START Entries shown

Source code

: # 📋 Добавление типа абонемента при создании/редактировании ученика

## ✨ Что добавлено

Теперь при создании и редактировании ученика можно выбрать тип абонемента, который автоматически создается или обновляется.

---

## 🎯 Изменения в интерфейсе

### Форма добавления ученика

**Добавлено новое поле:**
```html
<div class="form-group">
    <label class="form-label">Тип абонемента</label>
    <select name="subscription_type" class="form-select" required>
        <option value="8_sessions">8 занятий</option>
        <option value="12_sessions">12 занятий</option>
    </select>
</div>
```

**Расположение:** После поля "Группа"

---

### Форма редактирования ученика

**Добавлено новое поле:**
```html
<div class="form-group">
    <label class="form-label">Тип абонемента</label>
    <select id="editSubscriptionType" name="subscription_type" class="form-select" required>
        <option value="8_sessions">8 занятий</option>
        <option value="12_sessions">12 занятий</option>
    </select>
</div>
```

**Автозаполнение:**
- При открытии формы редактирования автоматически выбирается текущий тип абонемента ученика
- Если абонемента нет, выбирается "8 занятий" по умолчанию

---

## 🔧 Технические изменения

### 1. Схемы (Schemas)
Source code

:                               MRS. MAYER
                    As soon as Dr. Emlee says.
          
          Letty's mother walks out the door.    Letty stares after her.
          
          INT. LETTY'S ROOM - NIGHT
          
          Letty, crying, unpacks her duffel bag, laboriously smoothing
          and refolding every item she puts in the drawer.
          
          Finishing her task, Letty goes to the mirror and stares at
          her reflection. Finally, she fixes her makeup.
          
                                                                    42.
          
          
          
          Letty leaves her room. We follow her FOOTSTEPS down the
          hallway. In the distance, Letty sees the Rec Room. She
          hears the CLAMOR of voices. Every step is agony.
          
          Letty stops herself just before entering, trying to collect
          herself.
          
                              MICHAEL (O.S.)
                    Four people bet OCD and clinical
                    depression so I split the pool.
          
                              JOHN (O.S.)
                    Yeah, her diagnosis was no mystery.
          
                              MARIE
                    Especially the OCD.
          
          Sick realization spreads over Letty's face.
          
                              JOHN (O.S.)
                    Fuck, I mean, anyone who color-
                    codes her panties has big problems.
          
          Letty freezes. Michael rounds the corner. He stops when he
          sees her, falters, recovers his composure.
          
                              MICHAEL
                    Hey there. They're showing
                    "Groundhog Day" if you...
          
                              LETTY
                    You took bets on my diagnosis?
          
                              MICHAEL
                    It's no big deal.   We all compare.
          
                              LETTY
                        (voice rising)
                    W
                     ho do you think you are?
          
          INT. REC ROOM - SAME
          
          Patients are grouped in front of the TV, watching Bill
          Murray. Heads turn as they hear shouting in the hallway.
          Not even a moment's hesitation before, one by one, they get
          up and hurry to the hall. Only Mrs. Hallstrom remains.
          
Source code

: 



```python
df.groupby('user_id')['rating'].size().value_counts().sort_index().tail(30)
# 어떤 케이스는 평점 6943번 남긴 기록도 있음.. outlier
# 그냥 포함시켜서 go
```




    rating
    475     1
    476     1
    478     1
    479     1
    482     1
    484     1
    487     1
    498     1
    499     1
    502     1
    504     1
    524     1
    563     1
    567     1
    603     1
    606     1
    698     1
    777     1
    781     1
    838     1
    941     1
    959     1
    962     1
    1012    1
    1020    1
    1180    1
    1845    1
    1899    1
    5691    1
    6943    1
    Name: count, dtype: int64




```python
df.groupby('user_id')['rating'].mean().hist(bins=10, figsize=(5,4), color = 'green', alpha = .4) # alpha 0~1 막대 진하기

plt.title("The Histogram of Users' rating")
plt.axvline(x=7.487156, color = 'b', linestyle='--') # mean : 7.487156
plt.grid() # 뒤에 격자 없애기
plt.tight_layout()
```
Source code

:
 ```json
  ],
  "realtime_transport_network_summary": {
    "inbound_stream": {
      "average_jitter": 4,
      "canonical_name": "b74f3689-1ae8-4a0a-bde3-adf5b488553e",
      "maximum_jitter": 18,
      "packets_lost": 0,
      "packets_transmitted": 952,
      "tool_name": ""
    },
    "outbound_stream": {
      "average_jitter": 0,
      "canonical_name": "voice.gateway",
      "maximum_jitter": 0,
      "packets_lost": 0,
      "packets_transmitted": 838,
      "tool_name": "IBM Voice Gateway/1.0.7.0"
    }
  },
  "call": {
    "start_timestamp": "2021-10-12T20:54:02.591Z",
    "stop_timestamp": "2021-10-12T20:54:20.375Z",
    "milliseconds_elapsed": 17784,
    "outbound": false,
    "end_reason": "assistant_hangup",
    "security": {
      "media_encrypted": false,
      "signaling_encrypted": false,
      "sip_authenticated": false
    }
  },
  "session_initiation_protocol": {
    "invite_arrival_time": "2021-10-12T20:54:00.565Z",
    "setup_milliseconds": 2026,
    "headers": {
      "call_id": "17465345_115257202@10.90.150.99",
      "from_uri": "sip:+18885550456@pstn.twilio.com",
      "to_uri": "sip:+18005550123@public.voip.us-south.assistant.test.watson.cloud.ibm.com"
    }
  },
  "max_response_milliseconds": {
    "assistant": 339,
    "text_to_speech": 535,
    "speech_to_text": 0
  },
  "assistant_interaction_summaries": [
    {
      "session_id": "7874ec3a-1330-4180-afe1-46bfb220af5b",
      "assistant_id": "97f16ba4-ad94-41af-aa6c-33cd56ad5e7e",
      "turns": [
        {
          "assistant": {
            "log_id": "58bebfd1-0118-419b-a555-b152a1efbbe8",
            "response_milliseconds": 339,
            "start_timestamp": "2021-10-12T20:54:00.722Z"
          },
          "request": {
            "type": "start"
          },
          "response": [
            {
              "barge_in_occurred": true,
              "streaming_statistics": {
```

END Entries shown

About this exercise:
Where a line above contains the word "select", show that line.

Exercise result:
    <select name="subscription_type" class="form-select" required>
    </select>
    <select id="editSubscriptionType" name="subscription_type" class="form-select" required>
    </select>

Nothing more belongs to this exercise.